River in Saskatchewan, Canada

MacLennan River is a river in the Canadian province of Saskatchewan. It begins at MacLennan Lake in the Thunder Hills of the Northern Saskatchewan Administration District. It then flows generally south-east out of the hills, through a section of Prince Albert National Park, and on to Montreal Lake. MacLennan River is within the Churchill River drainage basin and is in the Mid-Boreal Upland ecozone of Canada.

== Course ==
MacLennan River begins at MacLennan Lake at over 600 m above sea level on the western slopes of the Thunder Hills. From there, it heads south then south-east through boreal forests and muskeg. There are several lakes along the course of the river en route to the western shore of Montreal Lake, including Tourist Lake, Wassegam Lake, Tibiska Lake, and O'Connor Lake.

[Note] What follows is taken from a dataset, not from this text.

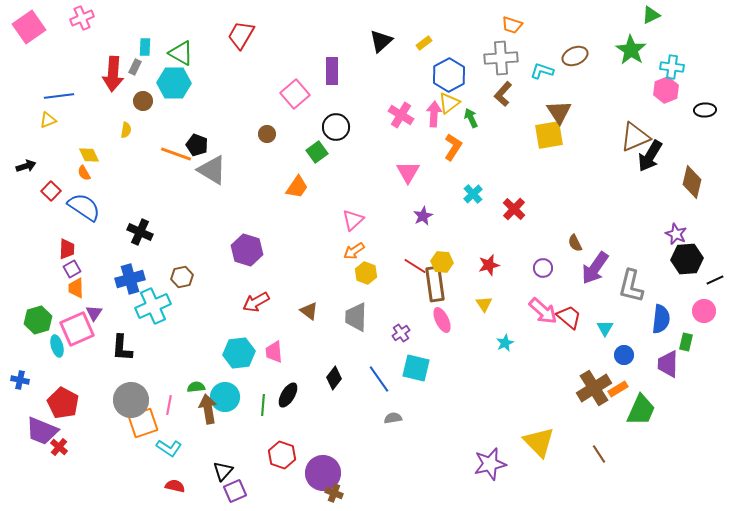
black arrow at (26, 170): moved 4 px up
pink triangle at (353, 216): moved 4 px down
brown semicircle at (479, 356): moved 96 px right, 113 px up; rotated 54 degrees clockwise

The primary tributary for MacLennan River is Crean River. It originates at the 12550.7 ha Crean Lake south of MacLennan River's mainstem. Crean Lake is the largest lake in Prince Albert National Park. Crean River meets MacLennan River near Montreal Lake. The tributaries that flow into the river from the north originate in the Thunder Hills. Two highways, Highway 916 and Highway 2, cross MacLennan River.

== MacLennan River Recreation Site ==
MacLennan River Recreation Site is a provincial recreation site on the banks of the MacLennan River at the Highway 2 crossing. The park has six unserviced campsites, a picnic area, hiking trails, and access to the river for fishing. Walleye are a commonly caught fish in the river. The hiking trails follow the river upstream into Prince Albert National Park.